> _GIVEN REQUEST_: Convert the lines of the listing from the line with "order: Ericales" to the line with "genus: Monopsis" into a JSON list of strings, one string per line, leaving out blank lines.

─── RECORDS TO USE

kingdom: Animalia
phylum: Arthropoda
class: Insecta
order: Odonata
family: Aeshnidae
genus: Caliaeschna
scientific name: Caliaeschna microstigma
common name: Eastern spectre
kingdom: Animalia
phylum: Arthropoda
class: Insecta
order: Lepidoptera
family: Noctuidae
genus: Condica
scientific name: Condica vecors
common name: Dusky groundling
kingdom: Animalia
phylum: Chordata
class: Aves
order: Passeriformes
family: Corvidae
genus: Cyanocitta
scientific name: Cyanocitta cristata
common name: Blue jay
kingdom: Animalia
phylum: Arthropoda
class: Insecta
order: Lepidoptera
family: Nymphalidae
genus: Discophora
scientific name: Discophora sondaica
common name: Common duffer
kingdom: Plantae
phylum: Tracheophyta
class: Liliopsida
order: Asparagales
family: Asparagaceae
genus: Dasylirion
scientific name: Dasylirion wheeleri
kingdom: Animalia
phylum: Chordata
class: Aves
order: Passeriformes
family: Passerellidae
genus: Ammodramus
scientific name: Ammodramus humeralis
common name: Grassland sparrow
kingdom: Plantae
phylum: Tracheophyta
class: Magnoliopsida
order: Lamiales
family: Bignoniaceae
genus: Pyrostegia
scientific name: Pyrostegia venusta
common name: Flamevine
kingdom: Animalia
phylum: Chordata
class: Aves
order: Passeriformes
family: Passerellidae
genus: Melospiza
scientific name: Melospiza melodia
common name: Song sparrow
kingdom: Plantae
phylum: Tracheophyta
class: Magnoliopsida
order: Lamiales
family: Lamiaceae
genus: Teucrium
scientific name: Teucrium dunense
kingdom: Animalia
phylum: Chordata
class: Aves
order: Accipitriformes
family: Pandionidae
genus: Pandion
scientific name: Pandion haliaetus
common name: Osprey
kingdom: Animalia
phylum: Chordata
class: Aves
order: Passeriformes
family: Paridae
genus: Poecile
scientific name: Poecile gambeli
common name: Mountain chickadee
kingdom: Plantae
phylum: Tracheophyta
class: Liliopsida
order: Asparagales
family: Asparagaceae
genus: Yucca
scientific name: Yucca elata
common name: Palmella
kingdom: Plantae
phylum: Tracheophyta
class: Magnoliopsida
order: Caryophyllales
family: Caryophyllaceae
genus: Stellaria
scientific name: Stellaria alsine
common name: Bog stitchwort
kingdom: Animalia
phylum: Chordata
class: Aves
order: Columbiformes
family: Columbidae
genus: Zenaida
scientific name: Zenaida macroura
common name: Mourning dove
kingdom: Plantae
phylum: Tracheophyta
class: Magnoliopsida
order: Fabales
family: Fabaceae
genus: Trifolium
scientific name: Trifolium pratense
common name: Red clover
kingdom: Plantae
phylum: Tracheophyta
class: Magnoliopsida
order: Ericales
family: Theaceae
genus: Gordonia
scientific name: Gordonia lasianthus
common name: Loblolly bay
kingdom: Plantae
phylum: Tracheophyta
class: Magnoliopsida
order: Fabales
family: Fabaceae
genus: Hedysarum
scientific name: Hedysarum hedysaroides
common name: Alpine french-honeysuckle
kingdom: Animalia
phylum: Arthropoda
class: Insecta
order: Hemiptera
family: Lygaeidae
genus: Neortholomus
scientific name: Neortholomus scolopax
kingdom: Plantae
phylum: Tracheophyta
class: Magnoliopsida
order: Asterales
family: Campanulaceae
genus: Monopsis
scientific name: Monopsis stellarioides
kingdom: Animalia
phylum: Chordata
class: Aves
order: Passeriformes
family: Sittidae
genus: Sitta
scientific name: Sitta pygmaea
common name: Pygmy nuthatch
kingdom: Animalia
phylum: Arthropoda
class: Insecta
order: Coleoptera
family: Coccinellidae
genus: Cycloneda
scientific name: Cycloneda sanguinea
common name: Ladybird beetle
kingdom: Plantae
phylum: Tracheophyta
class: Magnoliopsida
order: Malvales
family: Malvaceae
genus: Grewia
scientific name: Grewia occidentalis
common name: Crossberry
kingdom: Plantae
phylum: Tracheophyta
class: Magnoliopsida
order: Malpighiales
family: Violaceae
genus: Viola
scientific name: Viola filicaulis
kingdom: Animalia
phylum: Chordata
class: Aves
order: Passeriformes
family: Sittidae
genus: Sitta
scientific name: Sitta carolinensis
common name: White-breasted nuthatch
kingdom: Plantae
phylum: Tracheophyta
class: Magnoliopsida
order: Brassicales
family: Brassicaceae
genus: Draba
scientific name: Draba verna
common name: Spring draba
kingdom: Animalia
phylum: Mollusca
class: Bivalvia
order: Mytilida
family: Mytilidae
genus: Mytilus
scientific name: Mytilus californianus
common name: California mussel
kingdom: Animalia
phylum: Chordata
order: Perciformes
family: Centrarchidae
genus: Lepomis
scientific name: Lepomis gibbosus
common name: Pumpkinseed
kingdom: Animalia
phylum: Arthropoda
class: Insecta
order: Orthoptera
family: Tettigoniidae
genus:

──────

> _COMPLETED TASK_:
[
  "order: Ericales",
  "family: Theaceae",
  "genus: Gordonia",
  "scientific name: Gordonia lasianthus",
  "common name: Loblolly bay",
  "kingdom: Plantae",
  "phylum: Tracheophyta",
  "class: Magnoliopsida",
  "order: Fabales",
  "family: Fabaceae",
  "genus: Hedysarum",
  "scientific name: Hedysarum hedysaroides",
  "common name: Alpine french-honeysuckle",
  "kingdom: Animalia",
  "phylum: Arthropoda",
  "class: Insecta",
  "order: Hemiptera",
  "family: Lygaeidae",
  "genus: Neortholomus",
  "scientific name: Neortholomus scolopax",
  "kingdom: Plantae",
  "phylum: Tracheophyta",
  "class: Magnoliopsida",
  "order: Asterales",
  "family: Campanulaceae",
  "genus: Monopsis"
]